US Open: Dustin Johnson Leads Cast of Unknowns After 36 Holes
OAKMONT, Pa.—The game's giants always rise to the occasion when the U.S. Open returns to Oakmont.
Welcome Gregory Bourdy, Andrew Landry, Scott Piercy, Dustin Johnson, Daniel Summerhays and, sure, let's throw in Shane Lowry.
Yes, this is surely some kind of a prank. This U.S. Open been unpredictable all week ever since play stopped three times Thursday for assorted thunderstorms and tsunamis. So maybe these legendary players aren't truly legendary yet. Or maybe they will be if they're still on the leaderboard by the back nine on Sunday.
This Open has made no sense so far. For every good score Saturday, like Louis Oosthuizen's 65 or Bourdy's 67, which included a double bogey at the 18th hole, there goes Rory McIlroy (77-71), Justin Rose (72-76) and Rickie Fowler (76-75) missing the cut.
The strange part is, Oakmont is still soft around the edges while firming up in the hot summer. Saturday morning offered optimal scoring conditions.
Your not-quite-legends took advantage. Bourdy, 34, is a Frenchman with four European Tour victories but none since the 2013 Wales Open. He went on a scintillating run in warm, windless conditions and took a peak at Johnny Miller's record 63 here. Bourdy was six under par after back-to-back birdies at 13 and 14 and had a chance to get to seven under and tie Miller's timeless mark.

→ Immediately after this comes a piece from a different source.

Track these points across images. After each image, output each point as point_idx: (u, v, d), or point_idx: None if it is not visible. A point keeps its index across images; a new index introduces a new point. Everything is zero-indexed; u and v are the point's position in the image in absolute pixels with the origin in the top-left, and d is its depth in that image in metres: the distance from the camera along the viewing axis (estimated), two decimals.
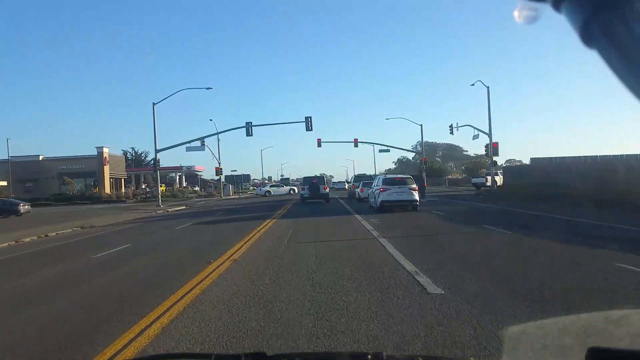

But he bogeyed the par-3 16th and doubled the troublesome 18th.
"It was a beautiful golf and I knew at the beginning of this week, I could do something well," Bourdy said. "I feel very good in my game the last few weeks, and I really love the difficulty of this course. I can play some great tee shots, good irons. And today, I holed some putts as well, so A-plus. At the end it was a very good day on a very difficult course."
A par on the final hole would've tied Johnson, who played 36 holes Friday and was at four under. Bourdy settled for 67 and is two under. And no, he didn't really think about the 63.
"The feeling is nice," he said. "Of course, it's one of the biggest tournaments in the world with the biggest field. So it's good to be at the top, and I'll do my best to be at the top on Sunday. Oakmont is an amazing, amazing place. I love everything here."
Landry, 28, is a former All-American at Arkansas making his first major-championship start after several years as a regular on the mini-tours. He held the first-round Open lead after a 66 and appeared to vanish the way little-known first-round leaders are supposed to do when he went bogey, bogey, double bogey starting at the 6th hole. Landry didn't disappear, however. Instead, he gamely fought back with a birdie at the par-3 13th and a birdie-birdie finish for 71.
"I hit some really good shots coming in," he said. "This golf course suits me very well. I can play my game. I'm not the player who's going to go out and shoot 28 under par, I'm the guy who kind of just dinks it around, makes pars and throws in a couple birdies.
"I'm just hanging out and keeping my mind off it and eating and drinking water. It's definitely very pressured when you have guys like Dustin Johnson and Sergio Garcia on the leaderboard."
Landry and the others caught Oakmont on a good scoring day. Maybe if the greens get firmer and scoring gets more difficult, the names on the leaderboard will change. Still, only 10 players were under par for the tournament.
"I told friends and family that maybe five to seven over par would win this golf tournament," Landry said. "I did not think that the rain would make this course that soft. It's definitely score-able now. Some holes, not all holes. If you get the ball on the fairway, you can really take advantage of some good opportunities."
That didn't help McIlroy, who's heading home. Or Fowler. Jason Day, the No. 1 player in the world, who shot 69 to get to five over par while Jordan Spieth shot a second straight 72.
They're not out of it, but they're going to have to make up some serious ground in the third round, which starts Saturday afternoon and will likely spill into Sunday morning.
"I'm trying to claw my way back to even par," Day said. "I think if I can get back to even par that I have a good chance at giving myself a shot at winning. But obviously, there's plenty of golf to be played. Dustin Johnson is playing some pretty good golf right now. He's going to be tough to beat."
Oosthuizen, the South African who won a British Open at St. Andrews, shot the round of the day, 65, tying Summerhays' round Friday afternoon. Oosthuizen closed with a back-nine 29 in last year's Open final round at Chambers Bay to finish tied for second. He beat his opening round 75 here by ten strokes with this 65, thanks to eight birdies.
"What I learned from last year was to never really give up in a U.S. Open," he said. "Just grind on. If something happens, then you can get yourself right back into it. I was just grinding the whole day."
Strange things have been happening at Oakmont. They may continue to happen. Like a Frenchman winning the Open?
"It's possible," Bourdy said with a smile. "Of course, it's possible. I know it's possible so that's the main thing. We'll see."